*** AVAILABLE RECORDS ***

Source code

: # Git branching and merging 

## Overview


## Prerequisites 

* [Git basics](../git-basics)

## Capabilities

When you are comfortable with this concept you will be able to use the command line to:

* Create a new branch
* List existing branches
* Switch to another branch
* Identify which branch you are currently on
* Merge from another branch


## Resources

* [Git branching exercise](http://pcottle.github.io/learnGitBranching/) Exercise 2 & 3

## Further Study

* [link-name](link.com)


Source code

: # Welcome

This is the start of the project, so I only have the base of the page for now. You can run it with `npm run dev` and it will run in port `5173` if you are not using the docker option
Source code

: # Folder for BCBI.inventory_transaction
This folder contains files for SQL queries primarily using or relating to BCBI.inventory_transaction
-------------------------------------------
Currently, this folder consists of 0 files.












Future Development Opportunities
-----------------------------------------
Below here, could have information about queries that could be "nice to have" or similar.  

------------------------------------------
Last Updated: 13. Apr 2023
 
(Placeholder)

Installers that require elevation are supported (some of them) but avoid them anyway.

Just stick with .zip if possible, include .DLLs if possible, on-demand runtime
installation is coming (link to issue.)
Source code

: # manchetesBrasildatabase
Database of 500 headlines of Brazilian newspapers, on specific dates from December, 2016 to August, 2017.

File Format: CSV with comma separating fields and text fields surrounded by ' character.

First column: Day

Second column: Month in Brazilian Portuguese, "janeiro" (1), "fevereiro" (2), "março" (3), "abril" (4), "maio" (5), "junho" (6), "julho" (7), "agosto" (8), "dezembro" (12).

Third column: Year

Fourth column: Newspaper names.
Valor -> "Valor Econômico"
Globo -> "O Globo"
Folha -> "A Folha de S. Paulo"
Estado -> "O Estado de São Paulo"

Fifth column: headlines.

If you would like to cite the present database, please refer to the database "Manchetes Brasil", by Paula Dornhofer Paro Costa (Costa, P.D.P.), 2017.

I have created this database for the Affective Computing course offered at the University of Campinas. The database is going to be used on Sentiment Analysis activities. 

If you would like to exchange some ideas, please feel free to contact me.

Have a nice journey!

*** End of AVAILABLE RECORDS ***

• _WORK REQUIRED_
The expected response reproduces all of the data precisely.

• _YOUR SOLUTION_
Source code

: # Git branching and merging 

## Overview


## Prerequisites 

* [Git basics](../git-basics)

## Capabilities

When you are comfortable with this concept you will be able to use the command line to:

* Create a new branch
* List existing branches
* Switch to another branch
* Identify which branch you are currently on
* Merge from another branch


## Resources

* [Git branching exercise](http://pcottle.github.io/learnGitBranching/) Exercise 2 & 3

## Further Study

* [link-name](link.com)


Source code

: # Welcome

This is the start of the project, so I only have the base of the page for now. You can run it with `npm run dev` and it will run in port `5173` if you are not using the docker option
Source code

: # Folder for BCBI.inventory_transaction
This folder contains files for SQL queries primarily using or relating to BCBI.inventory_transaction
-------------------------------------------
Currently, this folder consists of 0 files.












Future Development Opportunities
-----------------------------------------
Below here, could have information about queries that could be "nice to have" or similar.  

------------------------------------------
Last Updated: 13. Apr 2023
 
(Placeholder)

Installers that require elevation are supported (some of them) but avoid them anyway.

Just stick with .zip if possible, include .DLLs if possible, on-demand runtime
installation is coming (link to issue.)
Source code

: # manchetesBrasildatabase
Database of 500 headlines of Brazilian newspapers, on specific dates from December, 2016 to August, 2017.

File Format: CSV with comma separating fields and text fields surrounded by ' character.

First column: Day

Second column: Month in Brazilian Portuguese, "janeiro" (1), "fevereiro" (2), "março" (3), "abril" (4), "maio" (5), "junho" (6), "julho" (7), "agosto" (8), "dezembro" (12).

Third column: Year

Fourth column: Newspaper names.
Valor -> "Valor Econômico"
Globo -> "O Globo"
Folha -> "A Folha de S. Paulo"
Estado -> "O Estado de São Paulo"

Fifth column: headlines.

If you would like to cite the present database, please refer to the database "Manchetes Brasil", by Paula Dornhofer Paro Costa (Costa, P.D.P.), 2017.

I have created this database for the Affective Computing course offered at the University of Campinas. The database is going to be used on Sentiment Analysis activities. 

If you would like to exchange some ideas, please feel free to contact me.

Have a nice journey!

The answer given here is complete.